Impacto potencial para a indústria brasileira
O Brasil, com suas vastas reservas de petróleo do pré-sal e um parque de refino que inclui unidades como a Refinaria de Paulínia (Replan) e a Refinaria Presidente Bernardes (RPBC), é um candidato natural para testar e adotar a tecnologia. O teor de enxofre e a densidade do petróleo brasileiro variam bastante, mas a maioria dos campos produz óleo médio a leve, com boa fluidez. Uma eventual incorporação de membranas nas refinarias nacionais poderia reduzir o custo operacional da Petrobras e diminuir a dependência de importação de diesel e outros derivados, além de contribuir para as metas de neutralidade de carbono da empresa.

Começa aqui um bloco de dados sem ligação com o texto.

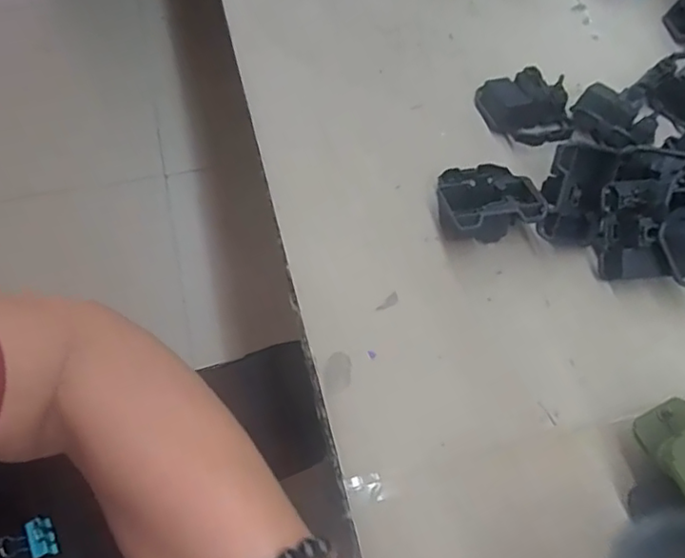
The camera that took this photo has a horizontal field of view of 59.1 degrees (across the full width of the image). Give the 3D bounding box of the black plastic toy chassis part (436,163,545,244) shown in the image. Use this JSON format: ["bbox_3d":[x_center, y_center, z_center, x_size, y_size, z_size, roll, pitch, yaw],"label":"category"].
[{"bbox_3d":[0.103,-0.060,0.441,0.071,0.037,0.066,-9,63,-8],"label":"black plastic toy chassis part"}]

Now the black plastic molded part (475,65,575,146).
[{"bbox_3d":[0.151,-0.136,0.493,0.071,0.034,0.060,-3,62,-5],"label":"black plastic molded part"}]

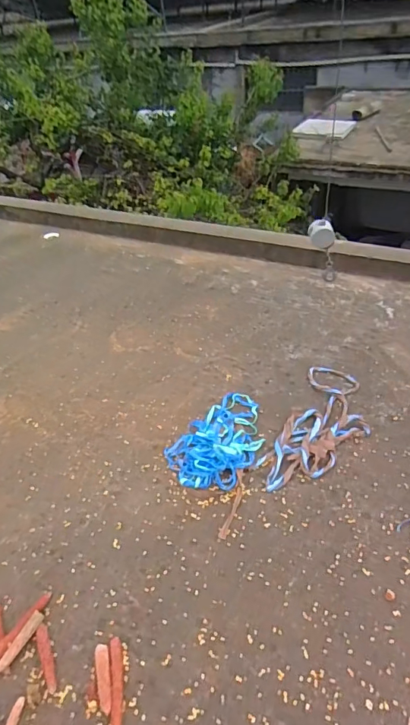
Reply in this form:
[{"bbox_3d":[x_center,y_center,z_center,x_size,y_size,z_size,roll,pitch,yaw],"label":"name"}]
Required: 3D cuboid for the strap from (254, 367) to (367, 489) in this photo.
[{"bbox_3d":[0.474,0.245,1.792,0.307,0.034,0.699,16,43,25],"label":"strap"}]

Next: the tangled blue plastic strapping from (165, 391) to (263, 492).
[{"bbox_3d":[0.075,0.282,1.779,0.316,0.071,0.515,22,46,30],"label":"tangled blue plastic strapping"}]

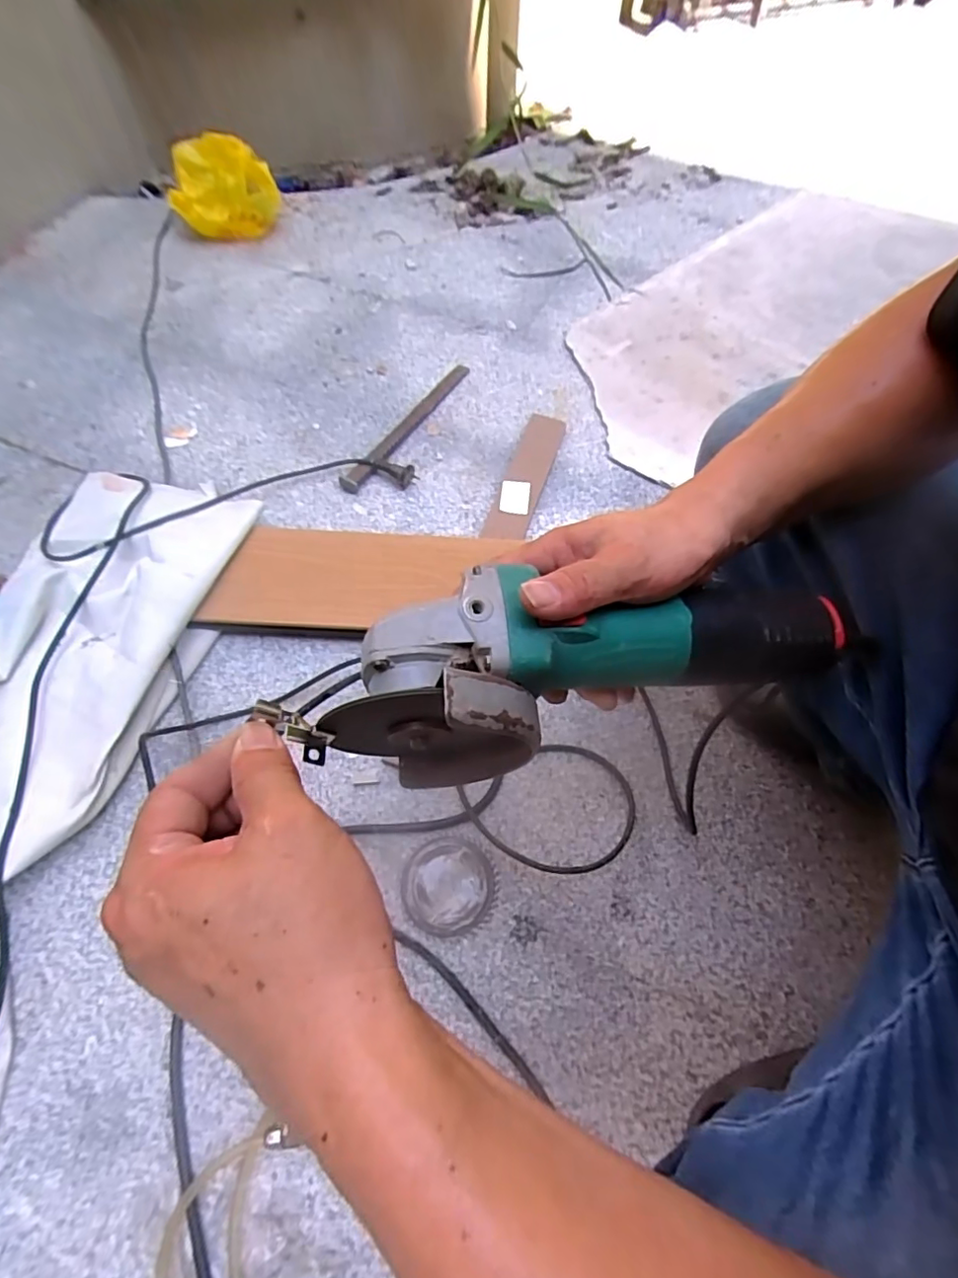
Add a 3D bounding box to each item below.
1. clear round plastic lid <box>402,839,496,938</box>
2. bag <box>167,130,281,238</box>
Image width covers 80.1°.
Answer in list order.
[{"bbox_3d":[-0.032,0.259,0.598,0.094,0.010,0.091,0,61,0],"label":"clear round plastic lid"},{"bbox_3d":[-0.515,-0.898,1.143,0.200,0.148,0.121,-11,62,-6],"label":"bag"}]

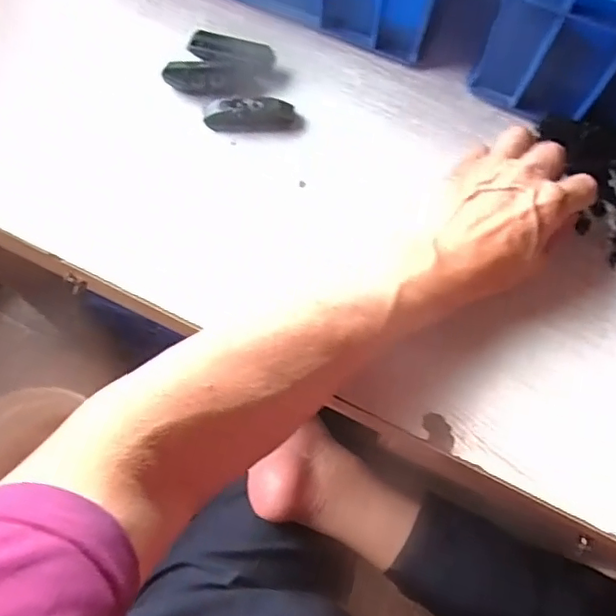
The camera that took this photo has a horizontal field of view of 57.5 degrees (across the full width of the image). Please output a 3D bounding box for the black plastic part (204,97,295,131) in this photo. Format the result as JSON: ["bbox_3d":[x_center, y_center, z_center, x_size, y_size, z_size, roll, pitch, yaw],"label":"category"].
[{"bbox_3d":[-0.045,-0.152,0.440,0.067,0.017,0.021,4,70,-1],"label":"black plastic part"}]

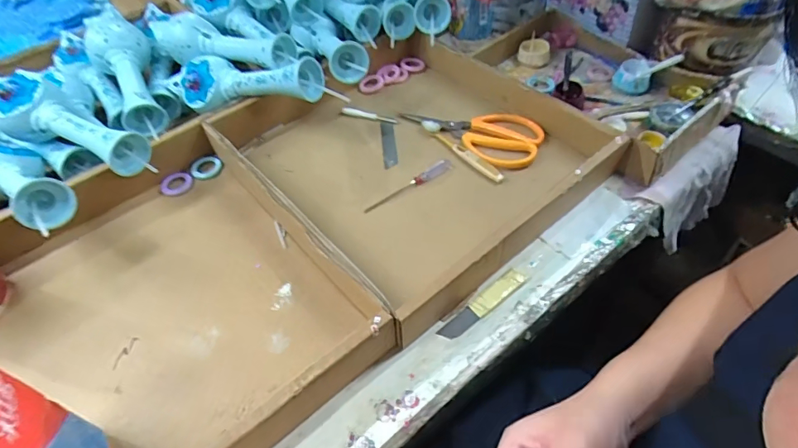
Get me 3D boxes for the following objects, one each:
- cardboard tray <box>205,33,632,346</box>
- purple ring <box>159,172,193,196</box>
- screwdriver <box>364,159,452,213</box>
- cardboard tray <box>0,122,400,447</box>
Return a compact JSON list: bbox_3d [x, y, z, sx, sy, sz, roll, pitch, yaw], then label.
[{"bbox_3d":[0.018,-0.098,0.567,0.361,0.059,0.363,-34,59,-23],"label":"cardboard tray"},{"bbox_3d":[-0.275,-0.050,0.575,0.037,0.006,0.037,0,52,0],"label":"purple ring"},{"bbox_3d":[0.012,-0.046,0.550,0.122,0.009,0.016,-32,58,-22],"label":"screwdriver"},{"bbox_3d":[-0.252,0.075,0.437,0.342,0.065,0.374,-34,59,-23],"label":"cardboard tray"}]

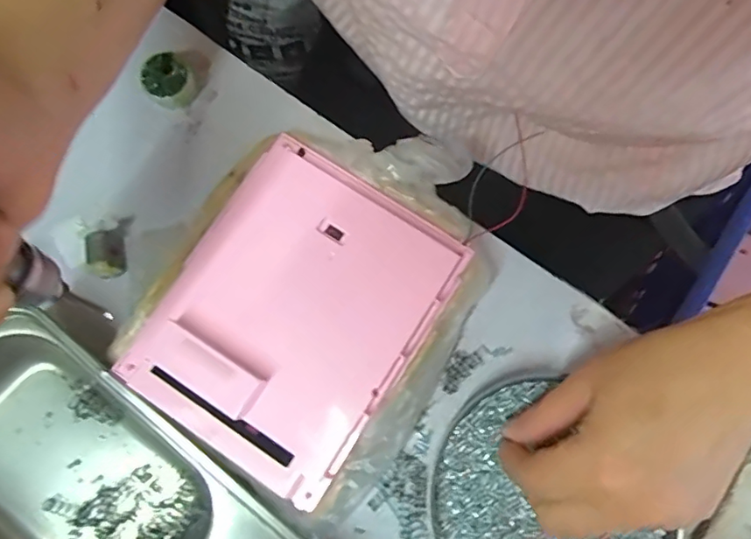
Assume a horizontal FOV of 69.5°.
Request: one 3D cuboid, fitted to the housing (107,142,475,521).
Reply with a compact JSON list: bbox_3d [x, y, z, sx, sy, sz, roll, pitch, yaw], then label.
[{"bbox_3d":[-0.041,0.019,0.283,0.128,0.026,0.158,33,79,6],"label":"housing"}]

Pesquisas em universidades brasileiras, como a UFRJ e a Unicamp, já investigam membranas poliméricas para separação de hidrocarbonetos, e a sinergia com o desenvolvimento anunciado pode acelerar a transferência tecnológica. Caso a nova membrana demonstre viabilidade econômica em escala piloto, é provável que o país invista em unidades de demonstração antes de partir para implementação em larga escala.
A tecnologia de membrana para separação de petróleo bruto sem fervura não é um substituto imediato para a destilação, mas representa uma ferramenta complementar poderosa. Combinada com fontes renováveis de energia elétrica para acionar as bombas, pode reduzir significativamente a pegada de carbono do refino e aumentar a margem das refinarias. Se os desafios de fouling e pressão forem superados nos próximos anos, a indústria petroquímica pode estar diante de uma transformação silenciosa, tão relevante quanto a introdução das colunas de destilação no século XIX.